*Problem requirements*
Having found the line containing "coffee cup: present [360,261,380,297]" in the records below, copy that line and each later one exactly, dropping pictures.

** Opening Provided data block **

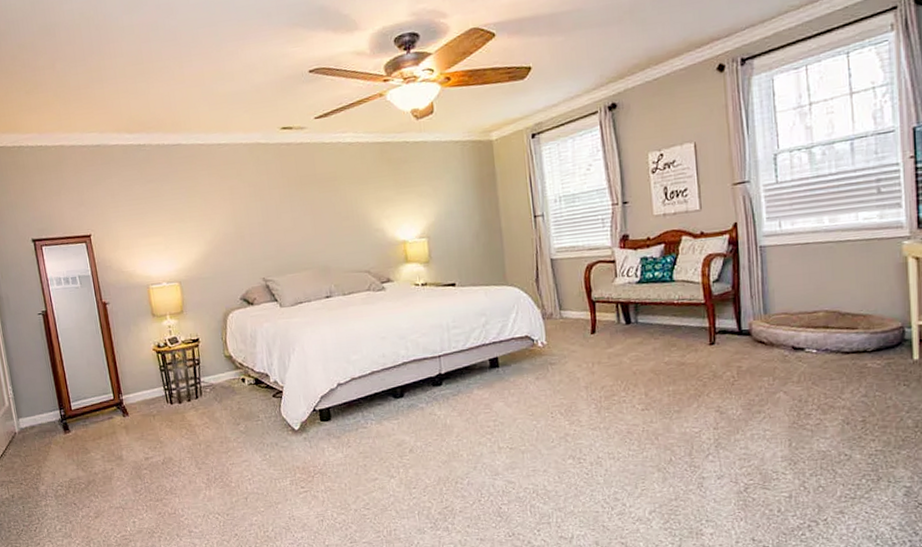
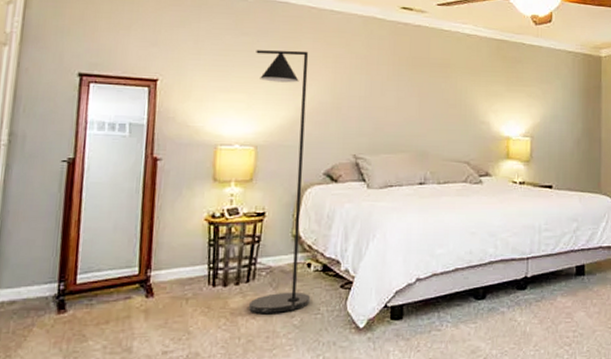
floor lamp: none [162,187,251,423] -> present [248,50,311,314]

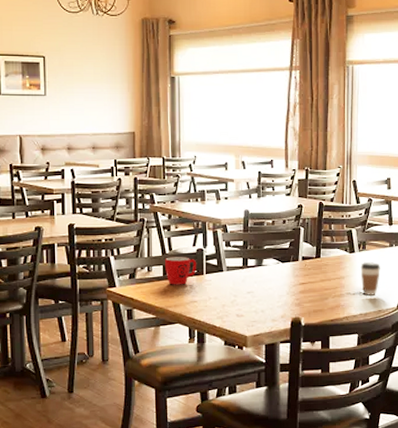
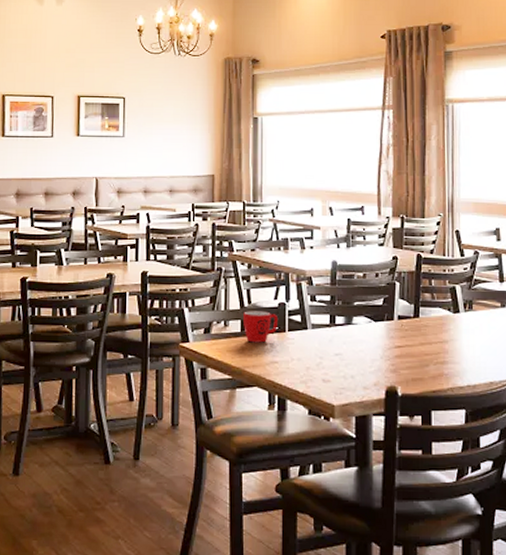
coffee cup: present [360,261,380,297] -> none [467,323,491,365]

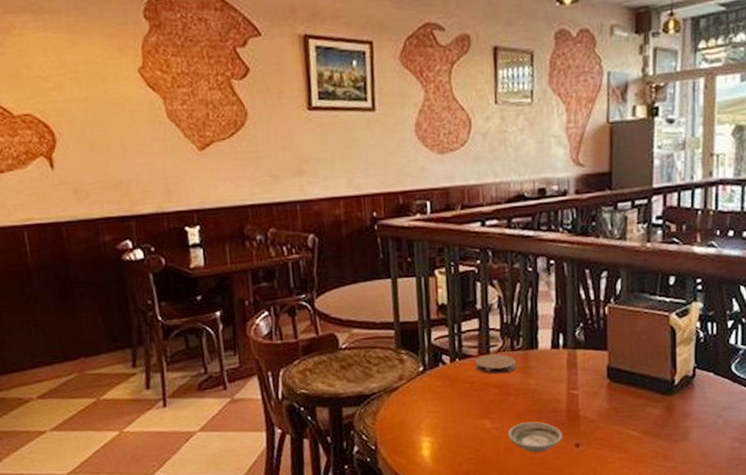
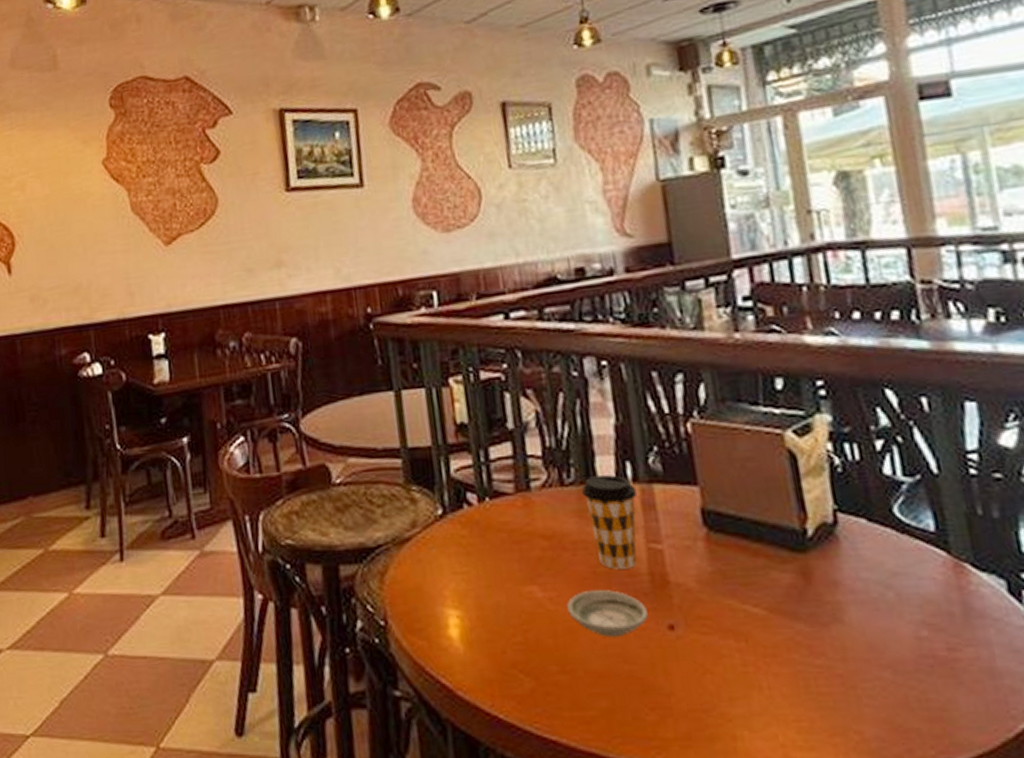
coaster: present [475,354,517,375] -> none [512,491,570,520]
coffee cup: none [527,343,565,408] -> present [582,475,637,569]

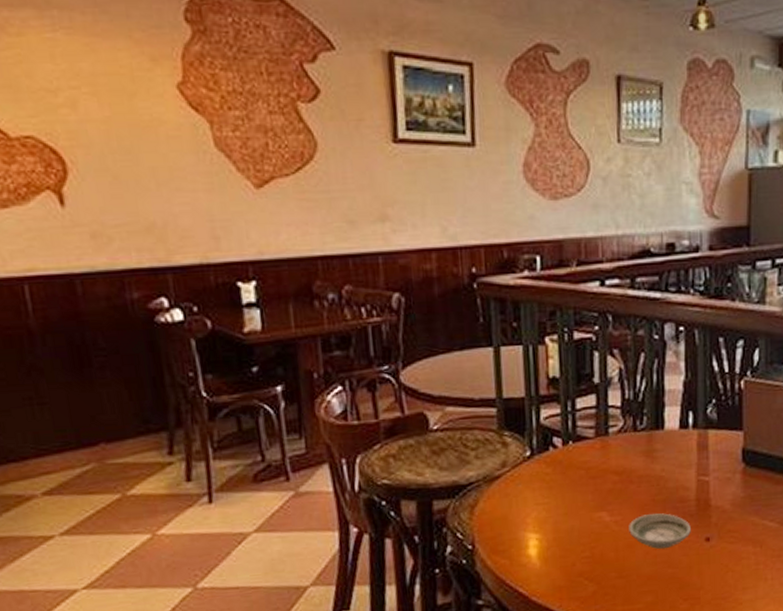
coffee cup: present [582,475,637,569] -> none [651,422,695,497]

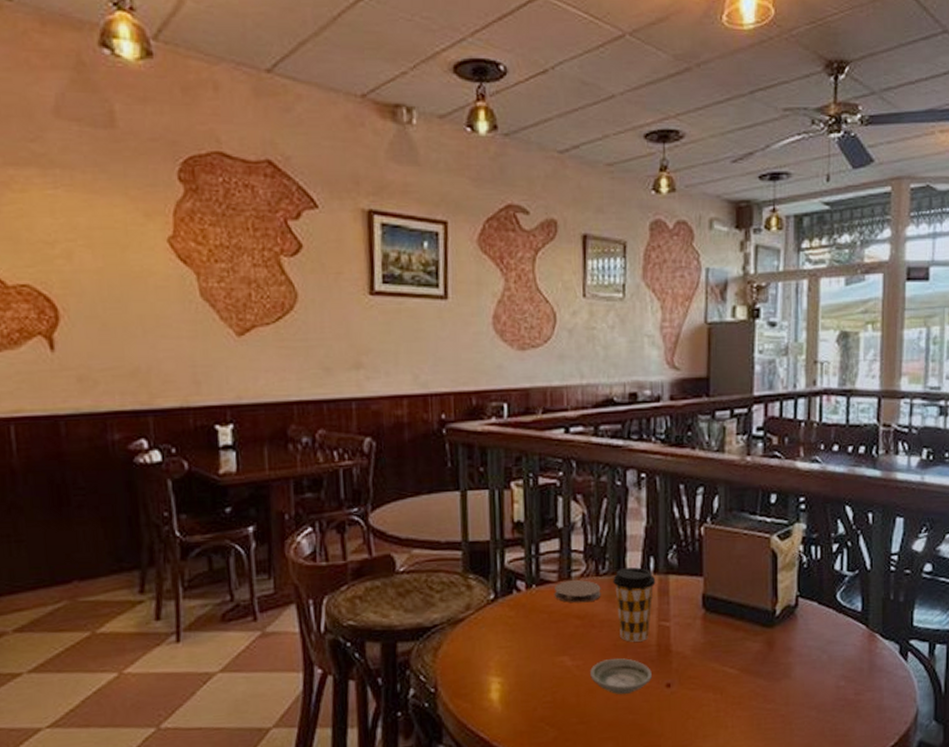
coaster: none [591,435,639,459] -> present [554,580,601,604]
coffee cup: none [651,422,695,497] -> present [613,567,656,642]

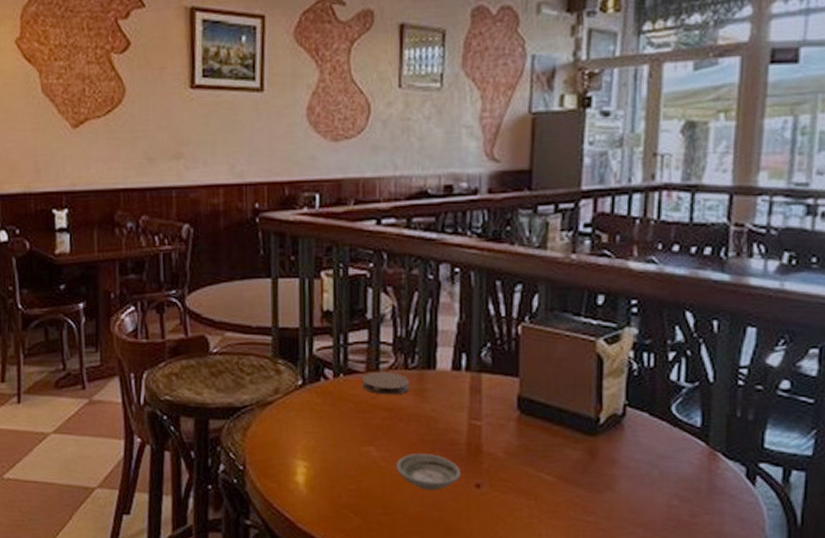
coffee cup: present [613,567,656,642] -> none [422,363,468,439]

** Closing Provided data block **

*Solution*
coffee cup: present [360,261,380,297] -> none [467,323,491,365]

coaster: present [475,354,517,375] -> none [512,491,570,520]
coffee cup: none [527,343,565,408] -> present [582,475,637,569]

coffee cup: present [582,475,637,569] -> none [651,422,695,497]

coaster: none [591,435,639,459] -> present [554,580,601,604]
coffee cup: none [651,422,695,497] -> present [613,567,656,642]

coffee cup: present [613,567,656,642] -> none [422,363,468,439]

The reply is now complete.